As a clinician, I feel that I should be able to enroll my patients on clinical trials. Patients who are facing their mortality seek out these opportunities. It’s difficult to see that only 5% to 8% of our oncology population is able to enroll on clinical trials. The solution in the past has been to open more clinical trials. That may increase the number [of trials], but it’s not going to improve the percentage [of eligible patients].
Moreover, we would just be burdening the trial sites with extra work. That's not a good route. I believe there should be less than 10 eligibility criteria. When a drug is approved, do we use those same criteria [from the trial] to decide who is going to get treated? Or, does anyone with that disease in that setting get that drug? We have to consider whether we’re enrolling a real-world population into our trials. We have to make sure patients are safe, but their risk-benefit profile is much different from the outside looking in.
Are there any emerging combinations that you are excited about?
It seems like anything paired with immunotherapy is an intriguing combination right now. In the past, anything combined with pemetrexed or docetaxel was exciting.

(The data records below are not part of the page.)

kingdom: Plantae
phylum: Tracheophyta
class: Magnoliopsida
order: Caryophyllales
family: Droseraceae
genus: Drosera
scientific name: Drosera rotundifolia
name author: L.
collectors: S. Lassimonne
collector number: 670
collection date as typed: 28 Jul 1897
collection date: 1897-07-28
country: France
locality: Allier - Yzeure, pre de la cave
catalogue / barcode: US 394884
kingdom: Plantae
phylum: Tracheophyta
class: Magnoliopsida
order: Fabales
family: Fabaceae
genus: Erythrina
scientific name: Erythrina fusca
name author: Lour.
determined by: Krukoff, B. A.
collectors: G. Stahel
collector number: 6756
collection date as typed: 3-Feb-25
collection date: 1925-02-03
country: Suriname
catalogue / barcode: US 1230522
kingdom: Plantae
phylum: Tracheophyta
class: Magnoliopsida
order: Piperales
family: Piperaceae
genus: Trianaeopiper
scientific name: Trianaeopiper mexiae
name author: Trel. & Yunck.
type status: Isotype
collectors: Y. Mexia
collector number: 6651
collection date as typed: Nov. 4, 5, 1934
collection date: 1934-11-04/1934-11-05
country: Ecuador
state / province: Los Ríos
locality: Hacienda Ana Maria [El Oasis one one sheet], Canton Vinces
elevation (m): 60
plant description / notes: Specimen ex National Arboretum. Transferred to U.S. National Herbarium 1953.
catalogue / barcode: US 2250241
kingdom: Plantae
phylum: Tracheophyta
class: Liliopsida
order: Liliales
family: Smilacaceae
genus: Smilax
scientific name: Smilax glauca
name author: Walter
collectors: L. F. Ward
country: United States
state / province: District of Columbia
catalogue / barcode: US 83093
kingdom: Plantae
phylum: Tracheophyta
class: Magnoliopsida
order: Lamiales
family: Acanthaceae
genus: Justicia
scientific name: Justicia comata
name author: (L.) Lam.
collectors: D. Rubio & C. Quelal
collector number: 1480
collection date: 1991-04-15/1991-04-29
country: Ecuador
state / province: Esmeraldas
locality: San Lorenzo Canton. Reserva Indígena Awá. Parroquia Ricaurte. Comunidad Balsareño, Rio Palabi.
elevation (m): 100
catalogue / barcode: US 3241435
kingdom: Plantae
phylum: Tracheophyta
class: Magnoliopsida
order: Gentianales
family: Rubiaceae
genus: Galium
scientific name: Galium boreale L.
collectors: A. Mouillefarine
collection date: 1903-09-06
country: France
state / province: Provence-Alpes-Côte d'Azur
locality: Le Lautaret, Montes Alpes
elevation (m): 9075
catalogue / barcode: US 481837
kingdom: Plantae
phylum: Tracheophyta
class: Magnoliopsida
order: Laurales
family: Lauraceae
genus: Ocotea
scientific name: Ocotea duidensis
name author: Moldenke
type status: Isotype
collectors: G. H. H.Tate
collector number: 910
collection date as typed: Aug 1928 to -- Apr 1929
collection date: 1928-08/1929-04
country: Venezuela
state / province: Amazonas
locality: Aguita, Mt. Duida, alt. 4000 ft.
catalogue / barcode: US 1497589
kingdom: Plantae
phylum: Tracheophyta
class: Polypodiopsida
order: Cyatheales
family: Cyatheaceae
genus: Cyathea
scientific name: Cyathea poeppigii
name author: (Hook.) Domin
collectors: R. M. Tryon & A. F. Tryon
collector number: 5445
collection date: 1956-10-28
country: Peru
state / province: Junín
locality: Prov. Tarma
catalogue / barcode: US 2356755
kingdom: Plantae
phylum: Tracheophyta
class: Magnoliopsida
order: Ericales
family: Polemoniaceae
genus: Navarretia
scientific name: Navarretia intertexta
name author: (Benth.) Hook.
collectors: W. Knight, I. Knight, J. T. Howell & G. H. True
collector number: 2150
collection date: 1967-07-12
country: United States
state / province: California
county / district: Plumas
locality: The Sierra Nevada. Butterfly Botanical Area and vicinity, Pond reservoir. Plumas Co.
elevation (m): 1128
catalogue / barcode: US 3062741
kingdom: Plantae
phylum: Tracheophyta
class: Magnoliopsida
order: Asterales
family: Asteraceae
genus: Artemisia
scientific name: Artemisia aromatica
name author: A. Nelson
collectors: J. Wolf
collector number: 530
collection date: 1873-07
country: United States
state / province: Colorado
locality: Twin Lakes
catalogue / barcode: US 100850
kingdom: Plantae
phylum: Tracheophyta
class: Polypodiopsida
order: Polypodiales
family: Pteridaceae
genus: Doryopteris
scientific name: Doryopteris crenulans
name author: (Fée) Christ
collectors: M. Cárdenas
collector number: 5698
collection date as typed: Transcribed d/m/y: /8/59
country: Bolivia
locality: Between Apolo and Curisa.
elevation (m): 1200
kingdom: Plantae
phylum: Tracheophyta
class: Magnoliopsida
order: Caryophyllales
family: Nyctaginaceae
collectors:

I hope we have more scientific rationale [for combinations moving forward]. Frankly, who would've thought that immuno-oncology would work in lung cancer? I'm always open to exploration; it’s what phase I trials are for.
Many trials are investigating TKIs with immunotherapy and combined IO approaches. However, these combinations will have to show an obvious benefit. We're not looking for subtle benefits anymore. The field of immunotherapy resistance is a very big area because everyone is getting treated with immunotherapy. We have to figure out what we’re going to do when patients progress and need another therapy.
What is your take-home message to your colleagues working in the space?
The most important point is to do no harm. In order to do that, you have to measure mutations or biomarkers upfront. If patients have an EGFR mutation, they should not be receiving immunotherapy. It’s the biggest mistake you can make, but it’s something I see being done out there. Some clinicians are anxious to start treatment and don't want to wait the extra couple weeks [for genetic testing]. Therefore, they start with chemotherapy, and if the mutations come back [negative], then they add the immunotherapy. I would rather wait a couple weeks.
Chemotherapy is not that magical; it won't turn someone around that quickly. [Lung cancer] is not prostate cancer or leukemia, so it's better to wait. Do your due diligence, so you can start the patient on the right therapy upfront. If you're having trouble with pathology or turnaround times, that needs to be marched to a higher level because the standard of care is to [test for] these markers along with [getting] a pathology diagnosis, so that we can use the appropriate drug upfront in these patients.